- **Description of the task**:
Output the data word for word, dropping every image.

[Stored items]
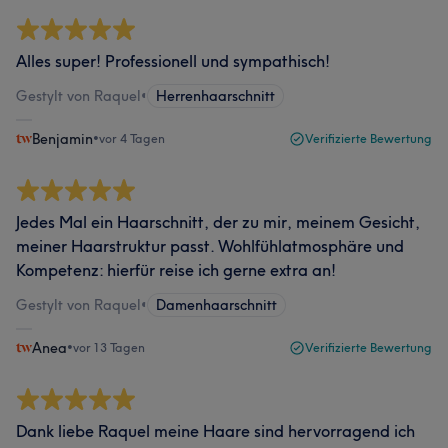
Alles super! Professionell und sympathisch!
Gestylt von Raquel
•
Herrenhaarschnitt
Benjamin
•
vor 4 Tagen
Verifizierte Bewertung
Jedes Mal ein Haarschnitt, der zu mir, meinem Gesicht,
meiner Haarstruktur passt. Wohlfühlatmosphäre und
Kompetenz: hierfür reise ich gerne extra an!
Gestylt von Raquel
•
Damenhaarschnitt
Anea
•
vor 13 Tagen
Verifizierte Bewertung
Dank liebe Raquel meine Haare sind hervorragend ich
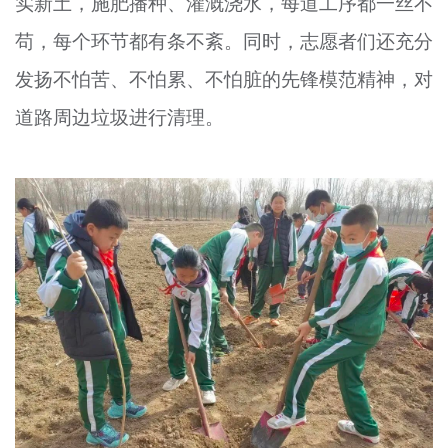
实新土，施肥播种、灌溉浇水，每道工序都一丝不
苟，每个环节都有条不紊。同时，志愿者们还充分
发扬不怕苦、不怕累、不怕脏的先锋模范精神，对
道路周边垃圾进行清理。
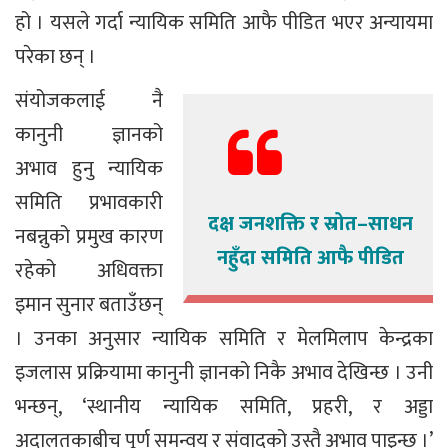
हो । यसले गर्दा न्यायिक समिति आफै पीडित भएर अन्यायमा
परेका छन् ।
संयोजकलाई नै
कानुनी ज्ञानको
अभाव हुनु न्यायिक
समिति प्रभावकारी
दक्ष जनशक्ति र स्रोत–साधन
नबन्नुको प्रमुख कारण
नहुँदा समिति आफै पीडित
रहेको अधिवक्ता
इमान सुनार बताउँछन्
। उनका अनुसार न्यायिक समिति र मेलमिलाप केन्द्रका
इजलास प्रक्रियामा कानुनी ज्ञानको निकै अभाव देखिन्छ । उनी
भन्छन्, ‘स्थानीय न्यायिक समिति, प्रहरी, र अड्डा
अदालतकाबीच पूर्ण समन्वय र संवादको उस्तै अभाव पाइन्छ ।’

- **Result of this exercise**:
Alles super! Professionell und sympathisch!
Gestylt von Raquel
•
Herrenhaarschnitt
Benjamin
•
vor 4 Tagen
Verifizierte Bewertung
Jedes Mal ein Haarschnitt, der zu mir, meinem Gesicht,
meiner Haarstruktur passt. Wohlfühlatmosphäre und
Kompetenz: hierfür reise ich gerne extra an!
Gestylt von Raquel
•
Damenhaarschnitt
Anea
•
vor 13 Tagen
Verifizierte Bewertung
Dank liebe Raquel meine Haare sind hervorragend ich
实新土，施肥播种、灌溉浇水，每道工序都一丝不
苟，每个环节都有条不紊。同时，志愿者们还充分
发扬不怕苦、不怕累、不怕脏的先锋模范精神，对
道路周边垃圾进行清理。
हो । यसले गर्दा न्यायिक समिति आफै पीडित भएर अन्यायमा
परेका छन् ।
संयोजकलाई नै
कानुनी ज्ञानको
अभाव हुनु न्यायिक
समिति प्रभावकारी
दक्ष जनशक्ति र स्रोत–साधन
नबन्नुको प्रमुख कारण
नहुँदा समिति आफै पीडित
रहेको अधिवक्ता
इमान सुनार बताउँछन्
। उनका अनुसार न्यायिक समिति र मेलमिलाप केन्द्रका
इजलास प्रक्रियामा कानुनी ज्ञानको निकै अभाव देखिन्छ । उनी
भन्छन्, ‘स्थानीय न्यायिक समिति, प्रहरी, र अड्डा
अदालतकाबीच पूर्ण समन्वय र संवादको उस्तै अभाव पाइन्छ ।’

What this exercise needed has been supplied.